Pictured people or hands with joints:
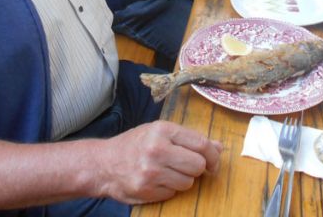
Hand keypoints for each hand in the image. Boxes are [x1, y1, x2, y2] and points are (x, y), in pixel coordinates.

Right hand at [98, 121, 222, 204]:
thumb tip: (219, 147)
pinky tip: (157, 180)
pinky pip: (173, 193)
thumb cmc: (135, 145)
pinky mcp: (146, 189)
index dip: (213, 156)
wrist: (103, 163)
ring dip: (183, 179)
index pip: (201, 144)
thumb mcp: (159, 133)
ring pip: (188, 182)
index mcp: (162, 130)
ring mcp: (151, 171)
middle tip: (187, 166)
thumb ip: (189, 139)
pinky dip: (169, 189)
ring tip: (168, 171)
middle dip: (197, 168)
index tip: (214, 162)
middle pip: (198, 165)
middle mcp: (157, 149)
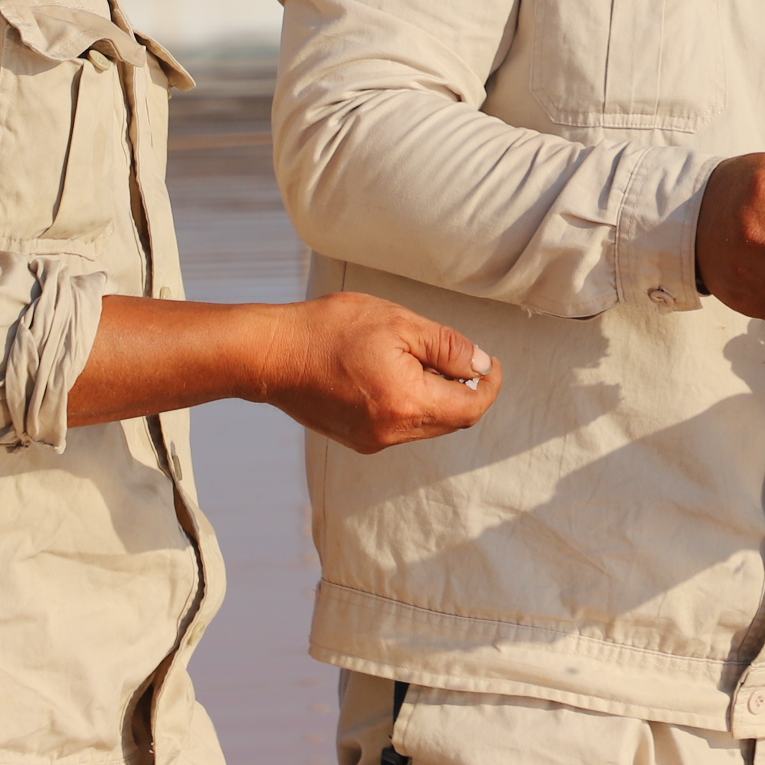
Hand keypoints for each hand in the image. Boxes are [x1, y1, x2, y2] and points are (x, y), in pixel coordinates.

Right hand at [259, 291, 501, 455]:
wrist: (271, 355)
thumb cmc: (331, 331)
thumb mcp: (399, 323)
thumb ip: (447, 347)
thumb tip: (480, 365)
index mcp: (407, 404)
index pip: (470, 408)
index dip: (490, 386)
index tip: (493, 363)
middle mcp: (391, 433)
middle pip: (451, 420)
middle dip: (465, 389)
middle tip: (460, 355)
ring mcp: (370, 440)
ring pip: (426, 424)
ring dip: (437, 395)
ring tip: (420, 357)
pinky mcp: (355, 438)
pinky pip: (400, 425)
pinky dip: (412, 402)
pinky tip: (394, 371)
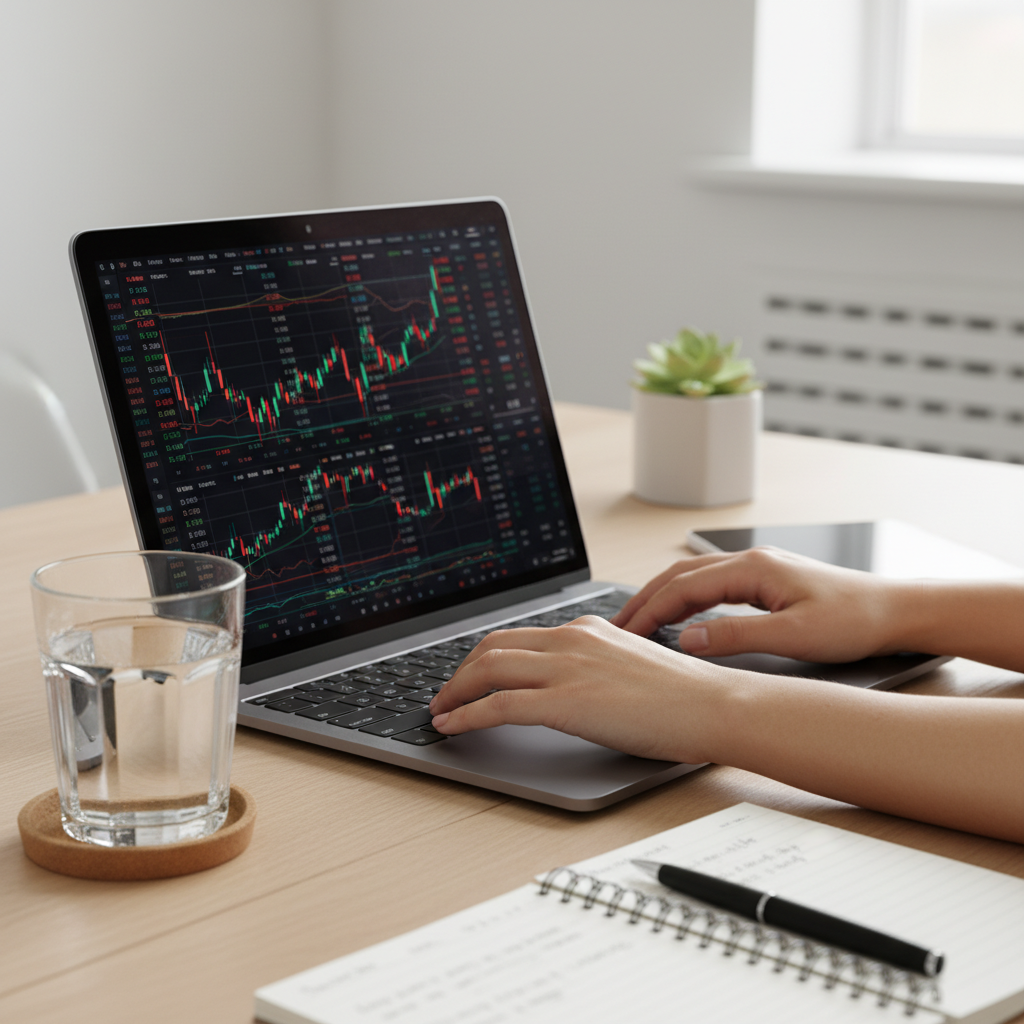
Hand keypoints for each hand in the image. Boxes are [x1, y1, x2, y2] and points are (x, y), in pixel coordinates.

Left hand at [428, 616, 725, 761]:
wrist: (712, 705)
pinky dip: (467, 715)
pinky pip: (499, 705)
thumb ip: (596, 667)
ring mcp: (567, 668)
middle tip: (446, 694)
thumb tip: (570, 688)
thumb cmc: (684, 696)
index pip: (518, 636)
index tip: (469, 675)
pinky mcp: (566, 701)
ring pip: (488, 669)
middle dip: (460, 672)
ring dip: (455, 692)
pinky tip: (453, 727)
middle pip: (492, 646)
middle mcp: (571, 640)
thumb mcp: (631, 665)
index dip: (484, 658)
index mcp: (587, 629)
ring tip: (440, 712)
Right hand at [611, 547, 903, 662]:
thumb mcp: (793, 636)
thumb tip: (686, 639)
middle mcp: (750, 561)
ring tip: (638, 622)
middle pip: (680, 575)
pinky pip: (711, 584)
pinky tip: (679, 617)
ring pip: (693, 577)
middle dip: (645, 600)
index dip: (650, 610)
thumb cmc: (854, 620)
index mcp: (752, 569)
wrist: (894, 610)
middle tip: (617, 626)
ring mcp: (757, 568)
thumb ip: (735, 637)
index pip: (684, 587)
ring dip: (662, 597)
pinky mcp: (765, 580)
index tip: (626, 632)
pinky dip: (685, 599)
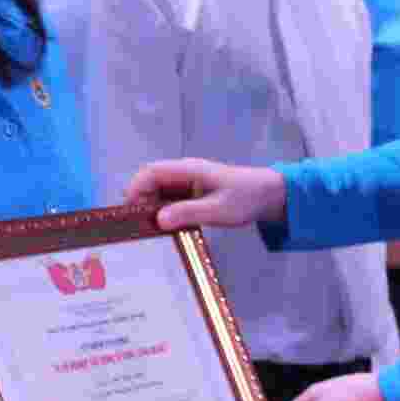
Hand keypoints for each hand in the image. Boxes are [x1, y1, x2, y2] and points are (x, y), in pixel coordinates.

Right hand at [122, 157, 285, 232]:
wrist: (268, 195)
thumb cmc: (245, 199)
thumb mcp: (217, 210)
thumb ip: (188, 213)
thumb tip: (158, 220)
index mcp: (188, 170)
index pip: (151, 172)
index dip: (136, 189)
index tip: (131, 211)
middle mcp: (184, 172)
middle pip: (150, 182)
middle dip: (141, 202)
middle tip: (138, 227)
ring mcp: (187, 181)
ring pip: (158, 192)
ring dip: (152, 208)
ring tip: (150, 231)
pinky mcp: (192, 192)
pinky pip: (170, 199)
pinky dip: (164, 211)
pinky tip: (166, 229)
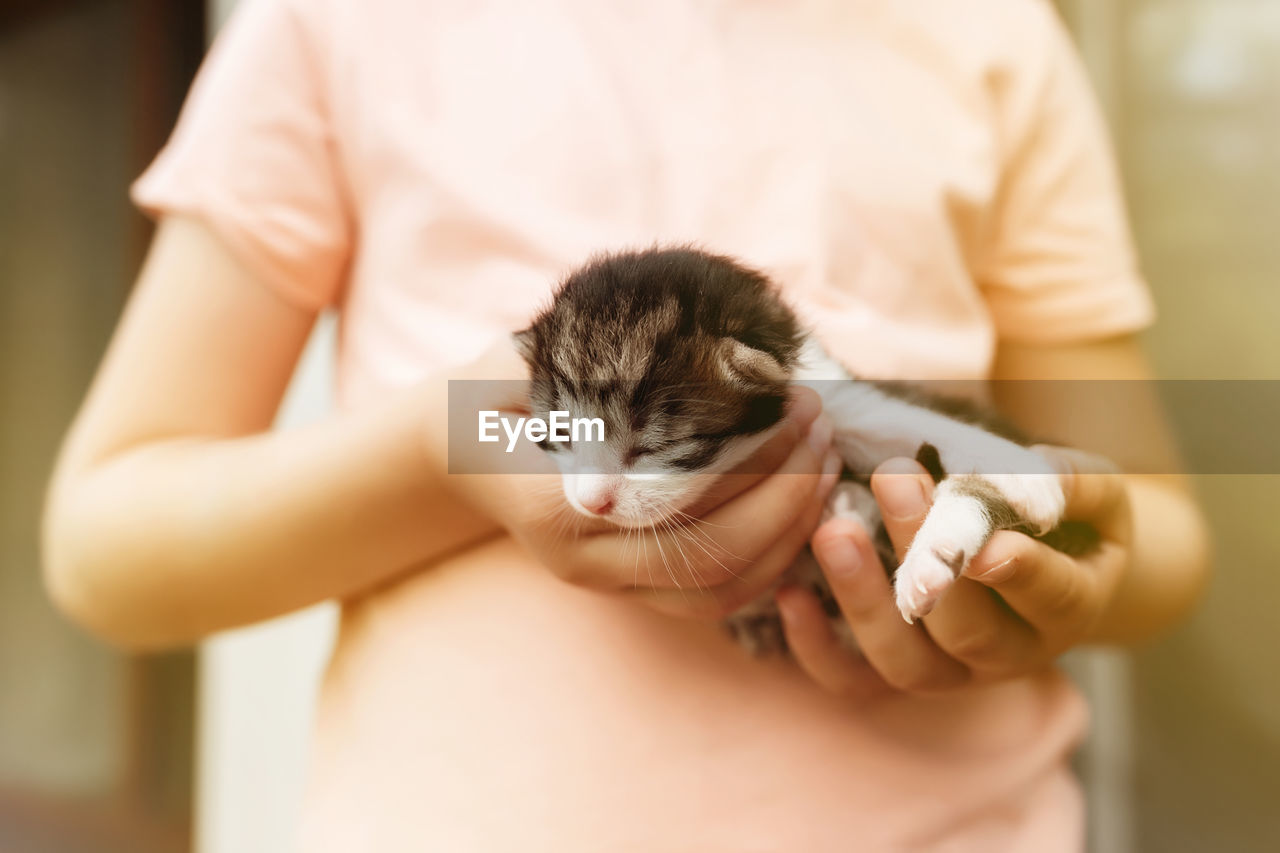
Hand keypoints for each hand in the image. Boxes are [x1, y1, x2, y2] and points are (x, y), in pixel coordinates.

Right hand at [450, 340, 843, 619]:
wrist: (453, 453)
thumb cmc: (488, 396)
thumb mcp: (514, 362)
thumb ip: (576, 357)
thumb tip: (674, 336)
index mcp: (556, 507)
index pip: (679, 503)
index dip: (752, 461)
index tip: (794, 404)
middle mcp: (584, 563)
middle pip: (715, 558)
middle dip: (787, 497)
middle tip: (820, 428)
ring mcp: (607, 584)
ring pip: (722, 591)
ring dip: (789, 533)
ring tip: (825, 462)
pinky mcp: (629, 589)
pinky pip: (714, 598)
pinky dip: (770, 560)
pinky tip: (800, 505)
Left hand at [775, 447, 1130, 698]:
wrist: (1049, 564)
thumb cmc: (1071, 520)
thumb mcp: (1095, 495)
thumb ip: (1071, 482)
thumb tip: (1029, 473)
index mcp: (1067, 608)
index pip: (1048, 596)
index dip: (1019, 572)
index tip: (985, 541)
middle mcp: (1009, 654)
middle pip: (967, 629)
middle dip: (927, 559)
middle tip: (893, 480)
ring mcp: (950, 673)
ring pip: (905, 663)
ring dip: (864, 600)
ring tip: (833, 531)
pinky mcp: (897, 673)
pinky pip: (852, 679)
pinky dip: (816, 645)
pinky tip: (789, 592)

• PROBLEM STATEMENT:
All of the entries need to be retyped word for word, pictures excluded.

• RESPONSE:
Hand keypoints for each hand in the image. Boxes are [x1, y1, x2, y2] and points are (x, y), in pixel coordinates.

Right hand at [98, 121, 222, 204]:
thumb tip: (219, 147)
pinky tip: (157, 180)
pinky pip: (173, 193)
thumb cmc: (135, 145)
pinky mcp: (146, 189)
index dip: (213, 156)
wrist: (103, 163)
ring dip: (183, 179)
index pip: (201, 144)
thumb mcp: (159, 133)
ring pip: (188, 182)
index mcp: (162, 130)
ring mcp: (151, 171)
middle tip: (187, 166)
thumb ip: (189, 139)
pinky dip: (169, 189)
ring tip: (168, 171)
middle dip: (197, 168)
index tip: (214, 162)
middle pip: (198, 165)
middle mcp: (157, 149)
Hand keypoints for each hand in the image. Boxes are [x1, y1, x2, y2] and points are (x, y), in pixel coordinates.

Right hand at [259, 291, 501, 455]:
wrist: (271, 355)
thumb cmc: (331, 331)
thumb mcp: (399, 323)
thumb ip: (447, 347)
thumb tip: (480, 365)
index mcp: (407, 404)
index pip: (470, 408)
index dip: (490, 386)
index tip: (493, 363)
middle mcp: (391, 433)
middle pip: (451, 420)
middle dip: (465, 389)
middle tip: (460, 355)
ring mcp: (370, 440)
ring pip: (426, 424)
ring dip: (437, 395)
ring tip: (420, 357)
pinky mcp: (355, 438)
pinky pip: (400, 425)
pinky dip: (412, 402)
pinky tip: (394, 371)
Hand keypoints for each hand in the image. Boxes are [x1, y1, x2, y2] and points are (x, y), in pixel coordinates.

Left hand at [428, 616, 725, 761]:
wrist: (712, 705)
pinky dip: (467, 715)
pinky pip: (499, 705)
thumb ip: (596, 667)
ring mcp: (567, 668)
middle tip: (446, 694)
thumb tip: (570, 688)
thumb cmc: (684, 696)
index pip: (518, 636)
index tip: (469, 675)
pinky mcp: (566, 701)
ring pip: (488, 669)
middle dip: (460, 672)
ring dip: (455, 692)
pinky tip: (453, 727)
middle pip: (492, 646)
middle mcp: (571, 640)
thumb mcp: (631, 665)
index dip: (484, 658)
index mcp: (587, 629)
ring tip: (440, 712)
Right hand at [611, 547, 903, 662]:
thumb mcp: (793, 636)
thumb tip: (686, 639)
middle mcp: (750, 561)
ring tip: (638, 622)
middle pip: (680, 575)
pinky pip: (711, 584)
pinky tip: (679, 617)
ring pip: (693, 577)
middle dip: (645, 600)
index dip: (650, 610)
thumb cmc: (854, 620)
index mcp: (752, 569)
wrist: (894, 610)
middle tip: (617, 626)
ring mcp: (757, 568)
thumb ip: (735, 637)
index pip: (684, 587)
ring dip: (662, 597)
pinky mcp: (765, 580)
index tip: (626, 632)
pinky dip: (685, 599)
Hand keypoints for each hand in the image. Boxes are [x1, y1, x2, y2] and points are (x, y), in pixel coordinates.

Right hand at [122, 157, 285, 232]:
wrist: (268, 195)
thumb cmc: (245, 199)
thumb mcp: (217, 210)
thumb ip: (188, 213)
thumb tip: (158, 220)
index mcp: (188, 170)
index pip: (151, 172)
index dip: (136, 189)
index tip: (131, 211)
middle mcp: (184, 172)
middle pip: (150, 182)
middle dip: (141, 202)
middle tip: (138, 227)
ring mcp: (187, 181)
ring pip: (158, 192)
ring dip: (152, 208)
ring tip: (150, 231)
pinky mcp: (192, 192)
pinky pip: (170, 199)
pinky dip: (164, 211)
pinky tip: (166, 229)
Hand keypoints for each hand in the image. Boxes are [x1, y1, x2, y2] and points are (x, y), in pixel coordinates.

Right hand at [450, 340, 843, 619]:
wrist: (453, 453)
thumb cmc: (488, 396)
thumb mcp: (514, 362)
thumb ip: (576, 357)
thumb tip: (674, 336)
index mcp: (556, 507)
index pip: (679, 503)
index dip: (752, 461)
index tip: (794, 404)
middle mcp: (584, 563)
middle pip: (715, 558)
middle dip: (787, 497)
middle tip: (820, 428)
ring mcp: (607, 584)
ring pip: (722, 591)
ring dip: (789, 533)
ring tip: (825, 462)
pinky mcp: (629, 589)
pinky pip: (714, 598)
pinky dip: (770, 560)
pinky tip: (800, 505)
Left hand at [775, 447, 1130, 698]:
wrist: (1049, 564)
thumb cmc: (1071, 520)
thumb mcp: (1095, 495)
thumb ip: (1071, 482)
thumb tip: (1029, 473)
index mcp: (1067, 608)
index pip: (1048, 596)
index dip: (1019, 572)
index tip: (985, 541)
middle mcp: (1009, 654)
middle pip: (967, 629)
middle dip: (927, 559)
middle tip: (893, 480)
ring mcp: (950, 673)
ring pip: (905, 663)
ring dip: (864, 600)
ring tip: (833, 531)
pinky mcp: (897, 673)
pinky pip: (852, 679)
pinky dip: (816, 645)
pinky tip: (789, 592)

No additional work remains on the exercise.